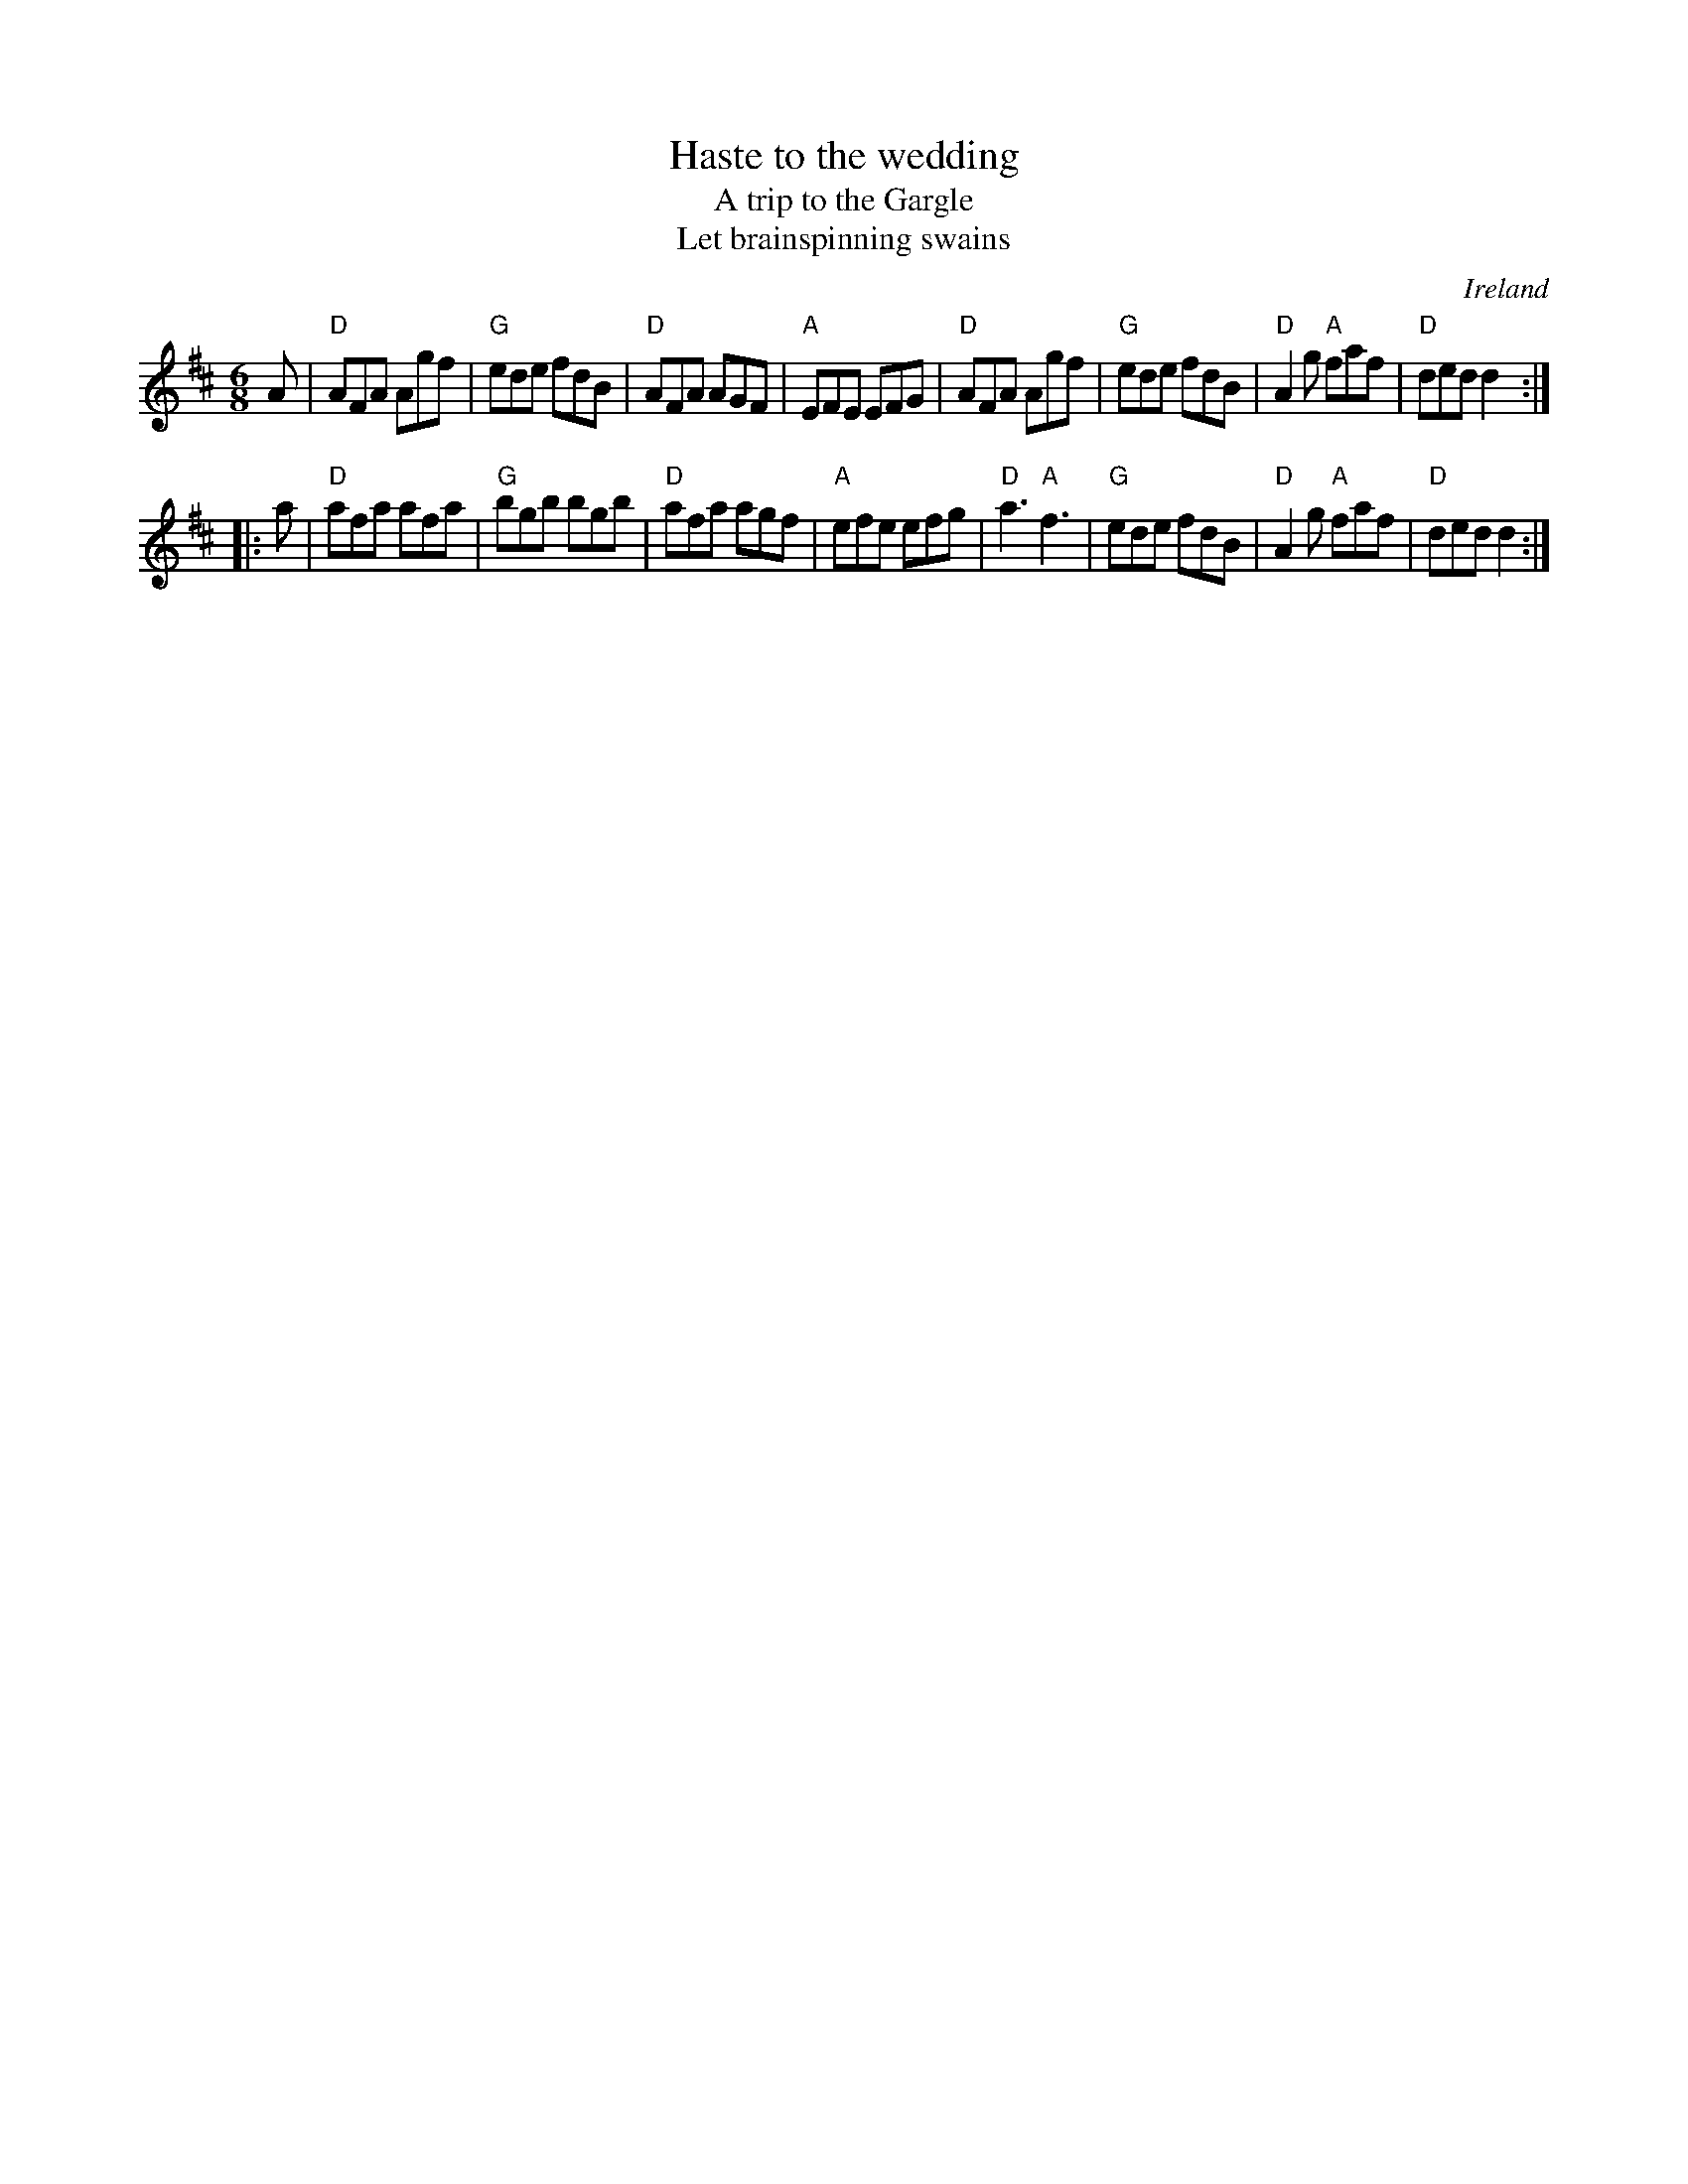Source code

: X:671
T:Haste to the wedding
T:A trip to the Gargle
T:Let brainspinning swains
R:Jig
O:Ireland
B:O'Neill's 987
S:O'Neill's 987 mostly
Z:Transcription:Robert Thorpe ,arrangement, chords:Mike Long
M:6/8
L:1/8
K:D
A|\
"D"AFA Agf|"G"ede fdB|"D"AFA AGF|"A"EFE EFG|\
"D"AFA Agf|"G"ede fdB|"D"A2g "A"faf|"D"ded d2:|
|:a|\
"D"afa afa|"G"bgb bgb|"D"afa agf|"A"efe efg|\
"D"a3 "A"f3|"G"ede fdB|"D"A2g "A"faf|"D"ded d2:|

_ _ _ _ _ _ _

Work to be completed:
Once the pictures are set aside, please reproduce the remaining material word for word.

Task response:
Source code

: X:671
T:Haste to the wedding
T:A trip to the Gargle
T:Let brainspinning swains
R:Jig
O:Ireland
B:O'Neill's 987
S:O'Neill's 987 mostly
Z:Transcription:Robert Thorpe ,arrangement, chords:Mike Long
M:6/8
L:1/8
K:D
A|\
"D"AFA Agf|"G"ede fdB|"D"AFA AGF|"A"EFE EFG|\
"D"AFA Agf|"G"ede fdB|"D"A2g "A"faf|"D"ded d2:|
|:a|\
"D"afa afa|"G"bgb bgb|"D"afa agf|"A"efe efg|\
"D"a3 "A"f3|"G"ede fdB|"D"A2g "A"faf|"D"ded d2:|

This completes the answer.